Flaubert et le libéralisme politique du XIXe siècle.
« droits de l’individu et de l’État » dans Bouvard et Pécuchet
Nobuyuki HIRASAWA
Dans le chapitre VI de Bouvard et Pécuchet, Flaubert tente de remettre en question certains postulats des sciences politiques de son époque, notamment la dichotomie entre les droits de l’individu et ceux de l’État. Dans cet article, nous nous proposons d’analyser la façon dont le « libéral enragé » Flaubert a mis en scène cette dichotomie. Nous examinons en particulier la genèse d’une scène de discussion où les deux protagonistes se disputent avec le notaire du village au sujet de la liberté d’expression et du salut public.
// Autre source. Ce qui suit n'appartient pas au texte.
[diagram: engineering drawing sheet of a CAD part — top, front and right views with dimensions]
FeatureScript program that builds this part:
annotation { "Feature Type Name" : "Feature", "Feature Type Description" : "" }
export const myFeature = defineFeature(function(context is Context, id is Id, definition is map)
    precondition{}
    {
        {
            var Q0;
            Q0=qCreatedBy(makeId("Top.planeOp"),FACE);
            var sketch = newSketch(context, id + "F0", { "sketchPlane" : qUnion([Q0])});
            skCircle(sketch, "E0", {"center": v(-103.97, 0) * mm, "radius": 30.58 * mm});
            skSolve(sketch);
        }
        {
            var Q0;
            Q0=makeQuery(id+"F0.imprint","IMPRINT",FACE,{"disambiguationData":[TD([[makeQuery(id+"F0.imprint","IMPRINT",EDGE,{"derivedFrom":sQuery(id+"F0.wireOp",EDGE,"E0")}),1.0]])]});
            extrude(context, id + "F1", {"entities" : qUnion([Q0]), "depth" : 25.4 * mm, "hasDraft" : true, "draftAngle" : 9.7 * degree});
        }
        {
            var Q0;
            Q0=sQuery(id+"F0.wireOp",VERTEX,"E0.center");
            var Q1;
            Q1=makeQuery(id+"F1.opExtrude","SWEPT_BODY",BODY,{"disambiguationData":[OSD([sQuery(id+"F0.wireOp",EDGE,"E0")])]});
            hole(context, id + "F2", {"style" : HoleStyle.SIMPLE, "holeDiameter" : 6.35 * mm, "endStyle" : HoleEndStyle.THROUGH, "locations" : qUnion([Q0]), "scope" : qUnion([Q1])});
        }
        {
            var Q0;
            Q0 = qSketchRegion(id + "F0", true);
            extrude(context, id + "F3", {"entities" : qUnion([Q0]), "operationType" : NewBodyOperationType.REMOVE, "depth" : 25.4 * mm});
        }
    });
Cette scène s’inspire des débats sur les droits respectifs de l’individu et de l’État entre John Stuart Mill et Charles-Brook Dupont-White.
Caricaturant ces débats, Flaubert attribue aux deux protagonistes du roman des arguments individualistes, et au notaire du village des raisonnements étatistes, comme la doctrine du salut public. Or, le roman révèle qu’une telle dichotomie est en fait inopérante. Car, si le notaire du village invoque le salut public pour justifier des mesures tyranniques, c’est parce qu’il craint que le désordre ne nuise à ses affaires. Indifférent aux affaires publiques, et soucieux de maintenir l’ordre à tout prix, ce personnage figure les écueils de « l’individualisme » tels qu’ils sont décrits par Tocqueville. Paradoxalement, le roman posthume de Flaubert nous montre ainsi que l’étatisme et l’individualisme, se confondant souvent, s’avèrent incapables de garantir les droits individuels face à l’autorité. Sur ce point, notre auteur n’est pas un libertaire, mais un libéral au sens authentique du terme, pleinement conscient des dangers de l’étatisme comme de l’individualisme, deux doctrines intransigeantes.